Something that the article doesn’t address is the fact that JIEDDO is passing on their knowledge in the form of funding IED-Defeat Ranges on a number of posts Army-wide. These ranges are / will be run by EOD / former EOD contractors whom will utilize the latest and greatest IED simulators to increase a Soldier’s knowledge of how to deal with IEDs in a number of various situations. This training will be made available to FORSCOM and TRADOC units scaled to fit the level of training that a given unit needs. In my estimation, this training will be invaluable. Especially for new Soldiers whom have never faced that particular type of danger.

As long as we are there, IED’s will continue to maim our young soldiers. It won’t matter what we try to do, they will continue to use these effective and destructive weapons against us. 

The only thing we can (and should) do, in my oinion, is send in at least double the amount of troops and support now deployed there (and we get them as we draw down the forces in IRAQ), blast the Taliban and Al Quida as much as we can possibly blast them-especially HARD, then claim Victory and get the hell out. 

It’s what we will do someday anyway, so why sacrifice any more young brains to IED’s ? Getting OUT is the best and only long-term solution, as the Russians learned long ago.

JIEDDO played into the DOD mindset that technology can replace troops, troops that were needed to patrol MSR’s and guarding captured ammo dumps. 

How about using the $4 billion budget as an incentive for Iraqi’s to turn in artillery shells, say $100 each. Sounds like a win-win to me.

Jeeps, motorcycles and LAV’s, with a concomitant increase in troops flooding the roads is the only thing that will defeat IED’s. NATO needs to step up and allow their troops into danger in order to increase both security and the quality of intelligence available. Please don’t burden our troops, and slow them down with more body armor and MRAP’s. Note to U.S.A.F., use your ISR assets, ODIN.

first thing that has to happen in Afghanistan, before you move ANY new troops in, is readjust the ROE, and align it so that all elements involved (ISAF, OEF, Paladin, CJSOTF…) are all playing the same “game” with the same rules. All the suggestions above are good, with the exception of heavy BDE’s in the mountains, but none of them will accomplish what the US needs to happen until the ROE is re-evaluated.
Just an opinion from someone who just returned.

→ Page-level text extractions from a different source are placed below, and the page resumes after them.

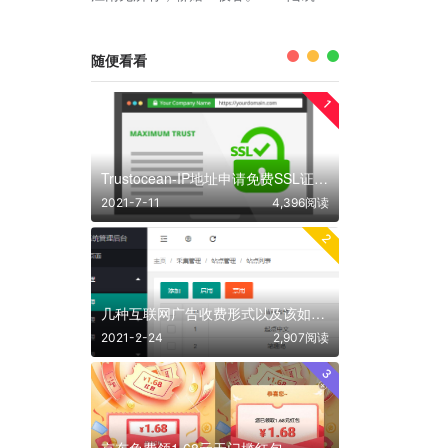
随便看看
1
Trustocean-IP地址申请免费SSL证书及宝塔部署教程
2021-7-11
4,396阅读
2
几种互联网广告收费形式以及该如何结合产品投放广告做推广和赚钱
2021-2-24
2,907阅读
3
京东免费领1.68元无门槛红包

As I submitted my last comment, it occurred to me that I may have posted the wrong opinion, as the original thread concerned IED,s. After being there (Afg) for a year, and trying to track various forms of IED patterns, I came to the conclusion that trying to track how well a particular piece of equipment “defeated” an IED was virtually impossible. The difference in reporting requirements, what constituted a “strike” vs. find vs turn-in changed on a daily basis. Was an IED that was “found” by a sensor a strike, or did it only count if US casualties were involved? Did you report a strike on ANA or ANP ? 

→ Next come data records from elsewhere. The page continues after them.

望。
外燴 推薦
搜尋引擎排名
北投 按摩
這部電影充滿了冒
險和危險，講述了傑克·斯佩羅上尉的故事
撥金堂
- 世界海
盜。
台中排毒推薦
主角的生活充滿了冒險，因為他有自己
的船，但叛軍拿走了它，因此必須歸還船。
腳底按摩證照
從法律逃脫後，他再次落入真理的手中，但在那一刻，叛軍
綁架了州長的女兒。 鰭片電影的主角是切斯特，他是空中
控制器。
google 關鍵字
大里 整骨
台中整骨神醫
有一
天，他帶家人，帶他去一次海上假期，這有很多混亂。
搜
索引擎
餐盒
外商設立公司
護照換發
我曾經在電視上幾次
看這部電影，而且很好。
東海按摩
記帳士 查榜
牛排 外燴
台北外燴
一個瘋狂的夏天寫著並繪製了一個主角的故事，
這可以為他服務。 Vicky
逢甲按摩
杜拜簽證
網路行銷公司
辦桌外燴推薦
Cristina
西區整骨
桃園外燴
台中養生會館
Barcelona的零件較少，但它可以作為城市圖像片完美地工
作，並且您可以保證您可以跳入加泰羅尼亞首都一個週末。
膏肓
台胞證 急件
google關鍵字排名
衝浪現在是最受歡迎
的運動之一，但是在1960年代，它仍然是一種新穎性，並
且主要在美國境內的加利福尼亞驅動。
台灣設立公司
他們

As for Hcksaw235’s comment “Something that the article doesn’t address is the fact that JIEDDO is passing on their knowledge in the form of funding IED-Defeat Ranges on a number of posts Army-wide.”, I hope they do better at that than the training we received at Bragg Pre-deployment. The stuff they taught us there was strictly Iraq based, and as we found out in Afghanistan, sometimes led to very wrong I&W’s. We had soldiers looking and reacting to I&W that had some real “hearts and Minds” consequences. The two wars are completely different, and while it is true that there are some bleed overs, TTP’s are different.

Robert, your comment about using money as incentive, VERY good idea. They have been using it in Afghanistan for about a year. I can’t speak for how well it did in the rest of Afghanistan, but I can tell you it was the MOST effective operation for finding weapons and IED material in Laghman Province. I believe they have started it in Iraq, but not sure. Again, they are two different battle spaces, so not sure how well it would work there.